# Job item
Rewrite every line of text in the data below as a Markdown table with two columns, No. and Text. Number the rows in order, skip blank lines, and leave the pictures out of the answer.
------------------------------
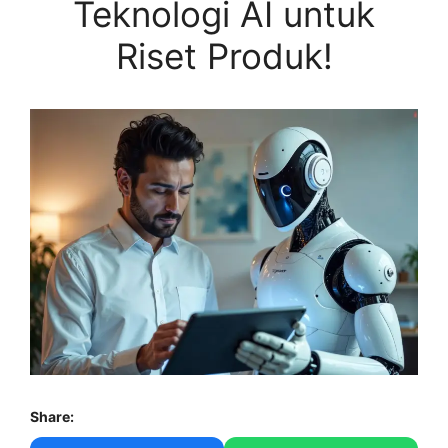
Teknologi AI untuk
Riset Produk!
Share:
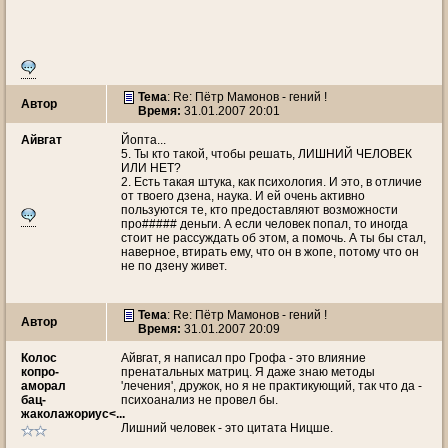
Тема
: Re: Пётр Мамонов - гений !
Автор
Время:
31.01.2007 20:01
Айвгат
Йопта...
5. Ты кто такой, чтобы решать, ЛИШНИЙ ЧЕЛОВЕК
ИЛИ НЕТ?
2. Есть такая штука, как психология. И это, в отличие
от твоего дзена, наука. И ей очень активно
пользуются те, кто предоставляют возможности
про##### деньги. А если человек попал, то иногда
стоит не рассуждать об этом, а помочь. А ты бы стал,
наверное, втирать ему, что он в жопе, потому что он
не по дзену живет.
Тема
: Re: Пётр Мамонов - гений !
Автор
Время:
31.01.2007 20:09
Колос
Айвгат, я написал про Грофа - это влияние
копро-
пренатальных матриц. Я даже знаю методы
аморал
'лечения', дружок, но я не практикующий, так что да -
бац-
психоанализ не провел бы.
жаколажориус<...
Лишний человек - это цитата Ницше.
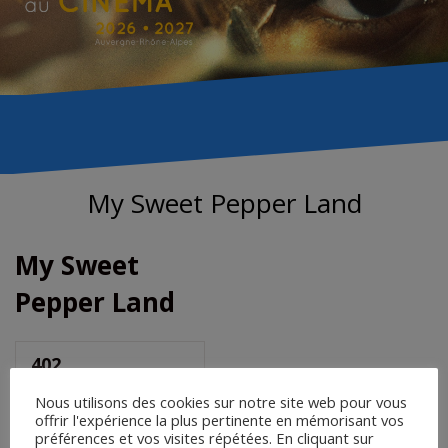
My Sweet Pepper Land
My Sweet
Pepper Land
402
Téléchargements
Nous utilisons des cookies sur notre site web pour vous
offrir l'expérience la plus pertinente en mémorisant vos
préférences et vos visites répétées. En cliquant sur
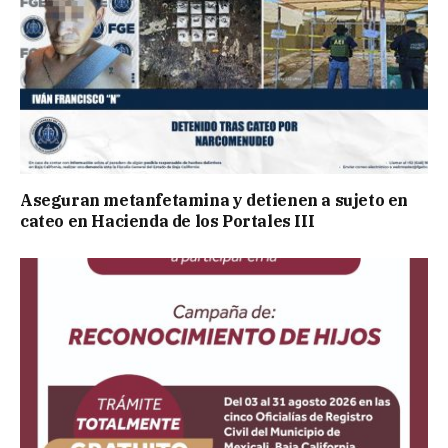
Aseguran metanfetamina y detienen a sujeto en
cateo en Hacienda de los Portales III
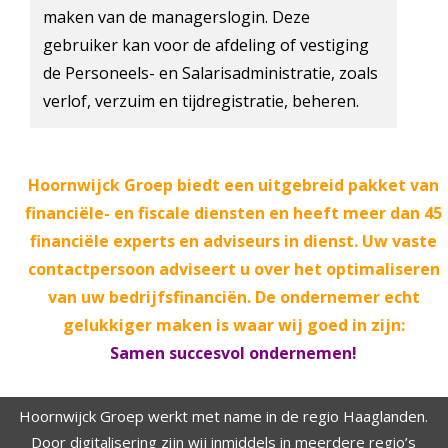
maken van de managerslogin. Deze
gebruiker kan voor de afdeling of vestiging
de Personeels- en Salarisadministratie, zoals
verlof, verzuim en tijdregistratie, beheren.
Hoornwijck Groep biedt een uitgebreid pakket van
financiële- en fiscale diensten en heeft meer dan 45
financiële experts en adviseurs in dienst. Uw vaste
contactpersoon adviseert u over het optimaliseren
van uw bedrijfsfinanciën. De ondernemer echt
gelukkiger maken is waar wij goed in zijn:
Samen succesvol ondernemen!
Hoornwijck Groep werkt met name in de regio Haaglanden.
Door digitalisering zijn wij inmiddels in meerdere regio’s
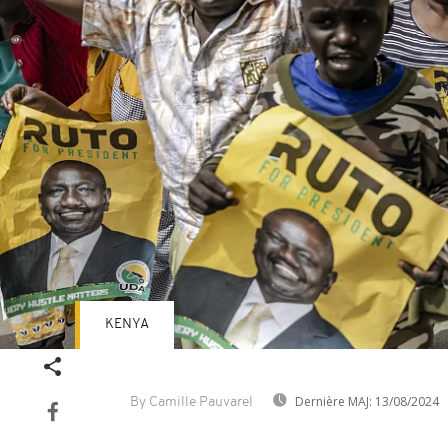
KENYA
Dernière MAJ:
13/08/2024
By Camille Pauvarel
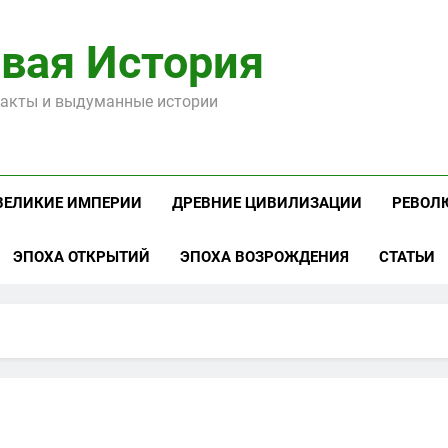
вая История
акты и выдуманные истории
ВЕЛИКИЕ ИМПЕРИИ
ДРЕВНИЕ ЦИВИЛИЗАЦИИ
РЕВОЛ
ЭПОХА ОТКРЫТИЙ
ЭПОХА ВОЗРОЖДЕНИЯ
СТАТЬИ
------------------------------
# Solution for this exercise
| No. | Text |
|---|---|
| 1 | Teknologi AI untuk |
| 2 | Riset Produk! |
| 3 | Share: |
| 4 | Тема |
| 5 | : Re: Пётр Мамонов - гений ! |
| 6 | Автор |
| 7 | Время: |
| 8 | 31.01.2007 20:01 |
| 9 | Айвгат |
| 10 | Йопта... |
| 11 | 5. Ты кто такой, чтобы решать, ЛИШНИЙ ЧЕЛОВЕК |
| 12 | ИЛИ НЕТ? |
| 13 | 2. Есть такая штука, как психология. И это, в отличие |
| 14 | от твоего дзена, наука. И ей очень активно |
| 15 | пользуются те, кто предоставляют возможности |
| 16 | про##### деньги. А если человек попал, то иногда |
| 17 | стоит не рассуждать об этом, а помочь. А ты бы стал, |
| 18 | наверное, втирать ему, что он в жопе, потому что он |
| 19 | не по дзену живет. |
| 20 | Тема |
| 21 | : Re: Пётр Мамонов - гений ! |
| 22 | Автор |
| 23 | Время: |
| 24 | 31.01.2007 20:09 |
| 25 | Колос |
| 26 | Айвгат, я написал про Грофа - это влияние |
| 27 | копро- |
| 28 | пренатальных матриц. Я даже знаю методы |
| 29 | аморал |
| 30 | 'лечения', дружок, но я не практикующий, так что да - |
| 31 | бац- |
| 32 | психоанализ не провел бы. |
| 33 | жаколажориус<... |
| 34 | Лишний человек - это цитата Ницше. |
| 35 | My Sweet Pepper Land |
| 36 | My Sweet |
| 37 | Pepper Land |
| 38 | 402 |
| 39 | Téléchargements |
| 40 | Nous utilisons des cookies sur notre site web pour vous |
| 41 | offrir l'expérience la plus pertinente en mémorisant vos |
| 42 | préférences et vos visites répétées. En cliquant sur |
| 43 | Aseguran metanfetamina y detienen a sujeto en |
| 44 | cateo en Hacienda de los Portales III |
| 45 | maken van de managerslogin. Deze |
| 46 | gebruiker kan voor de afdeling of vestiging |
| 47 | de Personeels- en Salarisadministratie, zoals |
| 48 | verlof, verzuim en tijdregistratie, beheren. |
| 49 | Hoornwijck Groep biedt een uitgebreid pakket van |
| 50 | financiële- en fiscale diensten en heeft meer dan 45 |
| 51 | financiële experts en adviseurs in dienst. Uw vaste |
| 52 | contactpersoon adviseert u over het optimaliseren |
| 53 | van uw bedrijfsfinanciën. De ondernemer echt |
| 54 | gelukkiger maken is waar wij goed in zijn: |
| 55 | Samen succesvol ondernemen! |
| 56 | Hoornwijck Groep werkt met name in de regio Haaglanden. |
| 57 | Door digitalisering zijn wij inmiddels in meerdere regio’s |
| 58 | KENYA |
| 59 | Dernière MAJ: |
| 60 | 13/08/2024 |
| 61 | By Camille Pauvarel |
| 62 | вая История |
| 63 | акты и выдуманные истории |
| 64 | ВЕЛИКИЕ ИМПЕРИИ |
| 65 | ДРЕВНИЕ ЦИВИЛИЗАЦИИ |
| 66 | РЕВОЛ |
| 67 | ЭПОХА ОТКРЫТИЙ |
| 68 | ЭПОХА ВОЗРОЖДЕНИЯ |
| 69 | СТАТЬИ |